Suppose i have the following markdown
# Comman mark is **just great**
You can try CommonMark here. This dingus is powered by
[commonmark.js](https://github.com/commonmark/commonmark.js), the
JavaScript reference implementation.
## Try CommonMark
1. item one
2. item two
- sublist
- sublist
I want to get the first h1
tag and first p
tag for making them title and description of the post receptively.

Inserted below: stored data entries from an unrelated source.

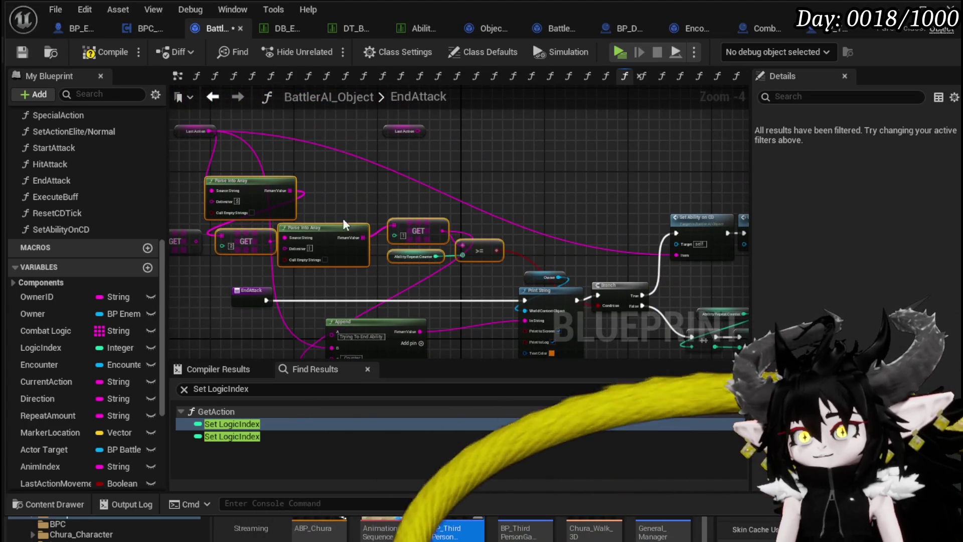
left_click_drag(480, 246, 561, 241)
left_click_drag(307, 192, 314, 235)
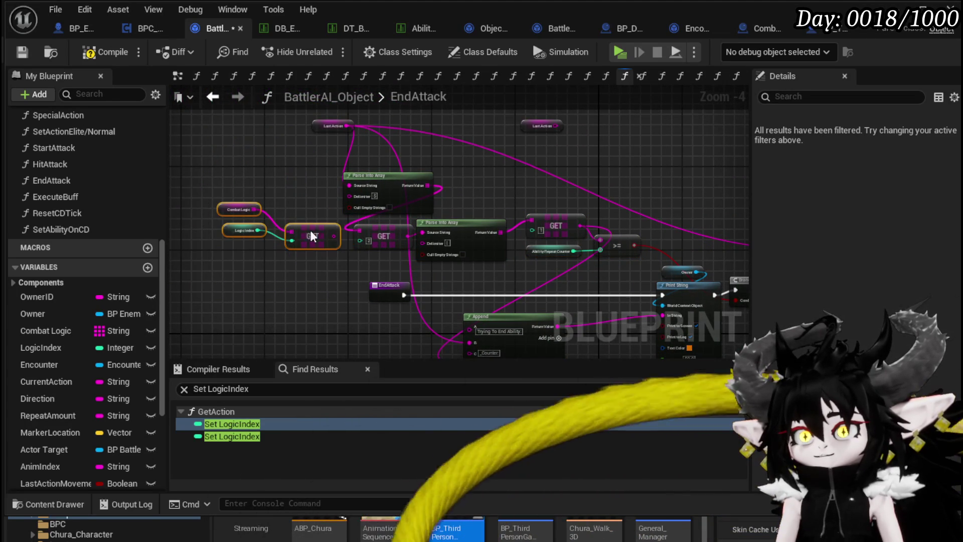
scroll(402, 168, "up", 2)
mouse_move(471, 165)
left_mouse_down()
mouse_move(552, 171)
mouse_move(519, 148)
mouse_move(412, 131)
left_mouse_up()
left_click_drag(541, 167, 381, 150)
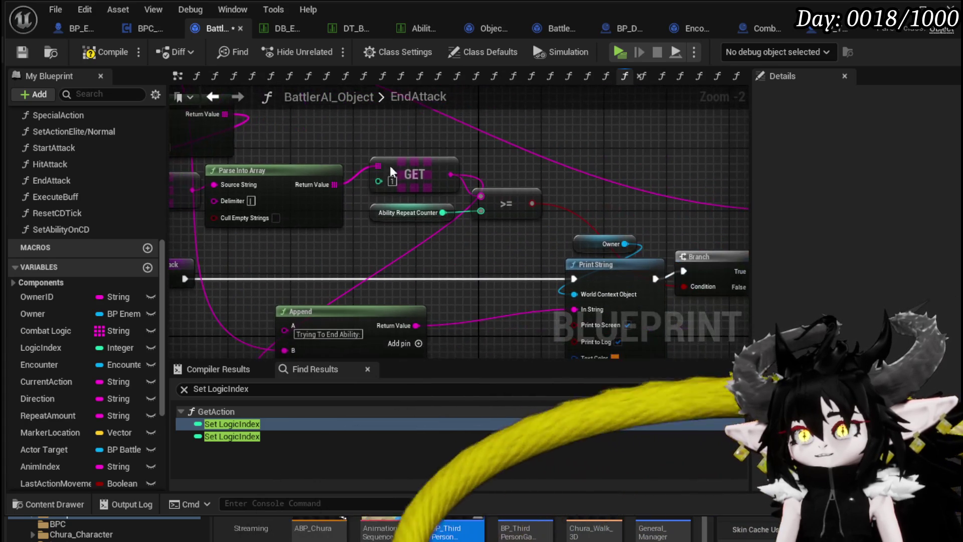
mouse_move(267, 159)
left_mouse_down()
mouse_move(341, 137)
mouse_move(419, 149)
left_mouse_up()
mouse_move(236, 219)
left_mouse_down()
mouse_move(249, 266)
mouse_move(230, 270)
mouse_move(638, 145)
mouse_move(493, 156)
left_mouse_up()
mouse_move(341, 189)
left_mouse_down()
mouse_move(335, 174)
mouse_move(382, 130)
left_mouse_up()
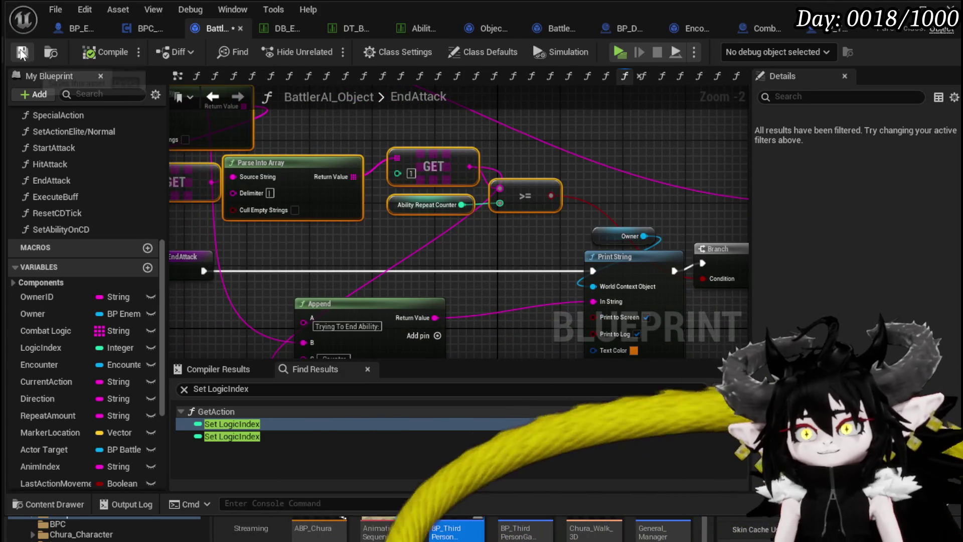
Pan across EndAttack to review the Print String, Branch and Parse Into Array nodes
scroll(332, 162, "down", 1)
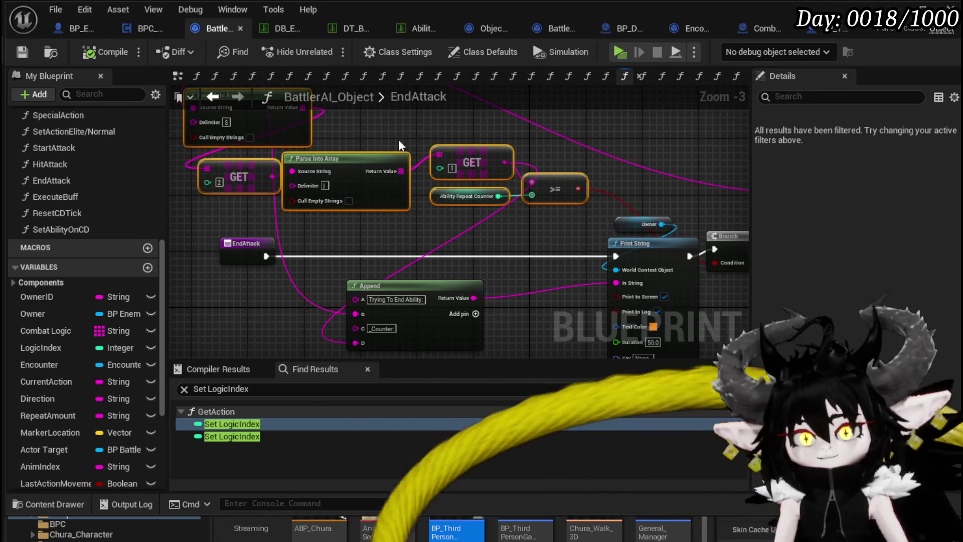
mouse_move(398, 139)
left_mouse_down()
mouse_move(592, 225)
mouse_move(507, 220)
mouse_move(444, 202)
mouse_move(464, 178)
left_mouse_up()
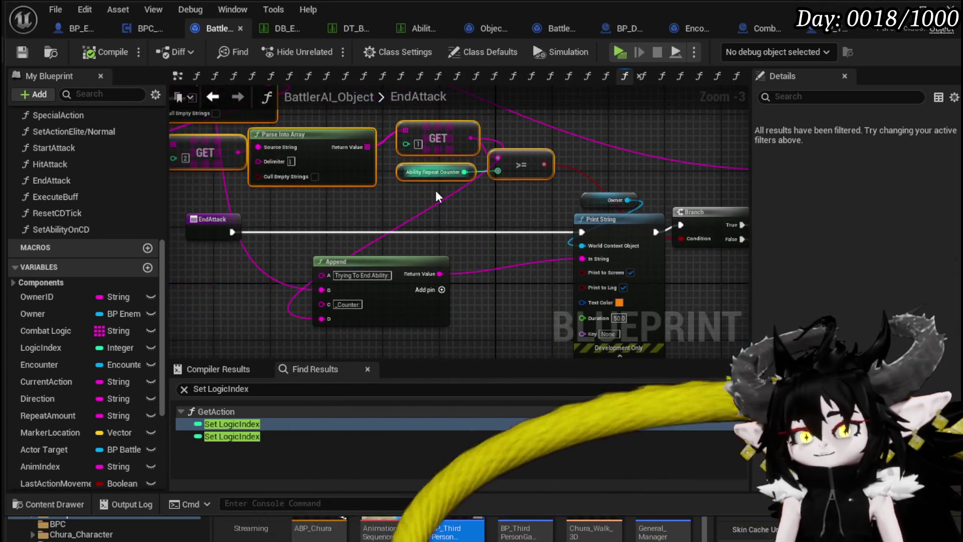
mouse_move(382, 228)
left_mouse_down()
mouse_move(482, 238)
mouse_move(481, 248)
mouse_move(485, 225)
mouse_move(408, 216)
mouse_move(527, 231)
mouse_move(401, 221)
mouse_move(519, 257)
left_mouse_up()
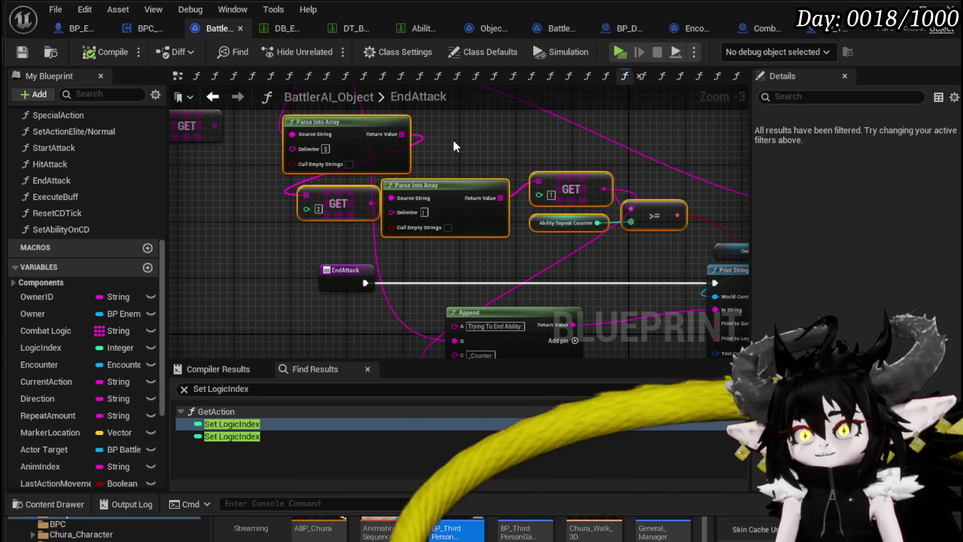
left_click_drag(455, 146, 337, 145)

I can not use browser API, because it is running on the Node server
To get the first h1
tag, I used commonmark.js
.
document.getElementById('btn').addEventListener('click', function (e) {
let parsed = reader.parse(md);
let result = writer.render(parsed);
let walker = parsed.walker();
let event, node;
while ((event = walker.next())) {
node = event.node;
// h1 tags
if (event.entering && node.type === 'heading' && node.level == 1) {
console.log('h1', '--', node?.firstChild?.literal);
}
// p tags
if (event.entering && node.type === 'text') {
console.log('p', '--', node?.literal);
}
}
});
For the above markdown the output I got on the console.
You can see that, the first h1
returned is Common mark is, but it should be actually # Comman mark is **just great**
Same thing for p tag, how can I solve this problem?
See live - https://stackblitz.com/edit/js-vegggl?file=index.js
Since you are already in the Node.js world, I suggest you check out the unified collective's remark and rehype processors. These processors support parsing markdown and HTML respectively to/from syntax trees. All such processors in the unified collective support custom and third-party 'plugins' that enable you to inspect and manipulate the intermediary syntax trees. Powerful stuff. Bit of a learning curve though. However, at some point, RegEx breaks down with non-regular languages like markdown. Syntax trees can save the day.